#### [Yapılacak İşler]
1. Mahkeme kararı alıntısına göre aşağıdaki soruları yanıtla.
(a) Kararı veren daire hangisidir?
(b) Davanın konusu nedir?
(c) Kararın Dairece incelenmesini kim istemiştir?
2. Mahkeme kararı alıntısındaki "Maddi Tazminat" adını "Manevi Tazminat" olarak değiştirip bu bölümü yeniden yaz. "DAVANIN KONUSU : Maddi" sözlerinin geçtiği yerden başla, "belgeler okunup, incelendi." sözlerinden sonra dur.

#### [Metinden Alıntı]
○ ○ ○

Emsal Mahkeme Kararı İzmir Bölge Adliye Mahkemesi 11. Hukuk Dairesi 2019/2007 E. 2022/630 K. 15.04.2022 T.

Görüntülediğiniz mahkeme kararı henüz kesinleşmemiştir. Yararlı olması amacıyla eklenmiştir.

T.C.
İZMİR
BÖLGE ADLİYE MAHKEMESİ
11. HUKUK DAİRESİ

DOSYA NO : 2019/2007
KARAR NO : 2022/630

T Ü R K M İ L L E T İ A D I N A
B Ö L G E A D L İ Y E M A H K E M E S İ K A R A R I

İNCELENEN KARARIN
MAHKEMESİ : İZMİR 4. ASLİYE TİCARET MAHKEMESİ
TARİHİ : 04.04.2019
NUMARASI : 2016/1459 E. 2019/440 K.
DAVANIN KONUSU : Maddi Tazminat
KARAR TARİHİ : 15.04.2022
KARAR YAZIM TARİHİ : 15.04.2022

İzmir 4. Asliye Ticaret Mahkemesinin 04.04.2019 tarih 2016/1549 E. 2019/440 K. sayılı kararın Dairemizce incelenmesi davacı vekili tarafından istenmiş ve istinaf dilekçesinin süresi içinde verildiği anlaşılmış olmakla, üye … tarafından düzenlenen rapor dinlenip ve yine dosya içerisindeki dilekçe, layihalar, duruşma tutanakları ve tüm belgeler okunup, incelendi.

○ ○ ○

#### [Verilen Bilgiler]
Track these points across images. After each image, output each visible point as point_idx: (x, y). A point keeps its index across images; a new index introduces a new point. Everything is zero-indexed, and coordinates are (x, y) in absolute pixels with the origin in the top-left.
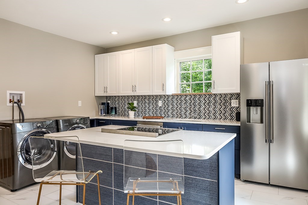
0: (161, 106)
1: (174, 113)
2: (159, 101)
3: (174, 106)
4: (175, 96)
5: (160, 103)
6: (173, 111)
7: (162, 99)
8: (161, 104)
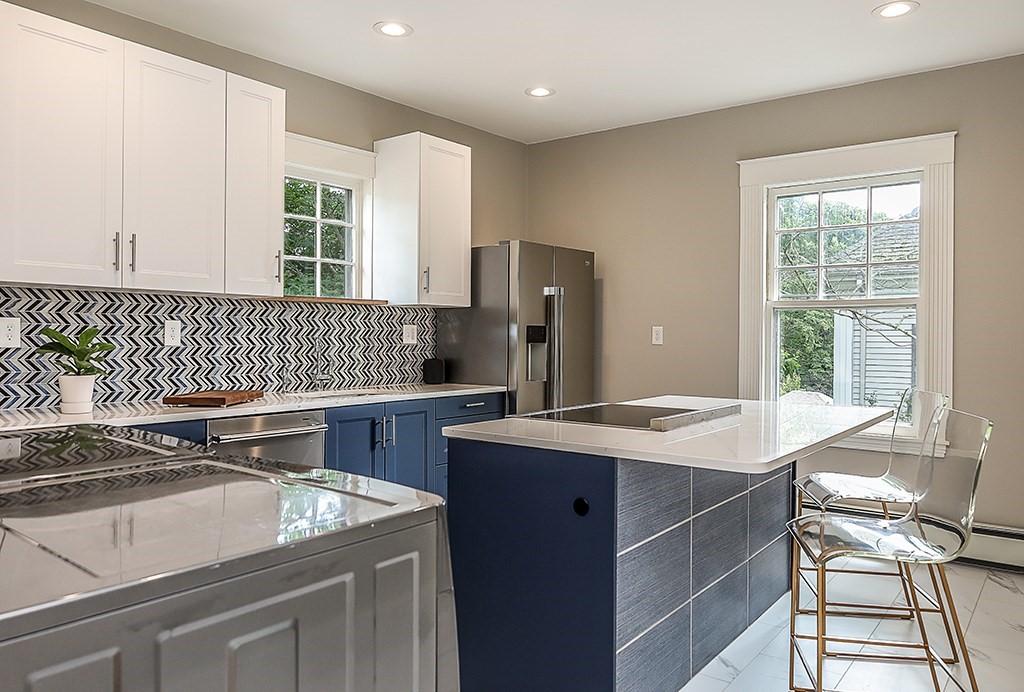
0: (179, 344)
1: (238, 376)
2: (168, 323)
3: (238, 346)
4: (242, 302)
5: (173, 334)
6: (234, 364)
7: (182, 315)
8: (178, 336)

○ ○ ○

#### [Sorunların Çözümleri]
1.
(a) İzmir Bölge Adliye Mahkemesi 11. Hukuk Dairesi
(b) Maddi Tazminat
(c) Davacı vekili

2.
DAVANIN KONUSU : Manevi Tazminat
KARAR TARİHİ : 15.04.2022
KARAR YAZIM TARİHİ : 15.04.2022

İzmir 4. Asliye Ticaret Mahkemesinin 04.04.2019 tarih 2016/1549 E. 2019/440 K. sayılı kararın Dairemizce incelenmesi davacı vekili tarafından istenmiş ve istinaf dilekçesinin süresi içinde verildiği anlaşılmış olmakla, üye … tarafından düzenlenen rapor dinlenip ve yine dosya içerisindeki dilekçe, layihalar, duruşma tutanakları ve tüm belgeler okunup, incelendi.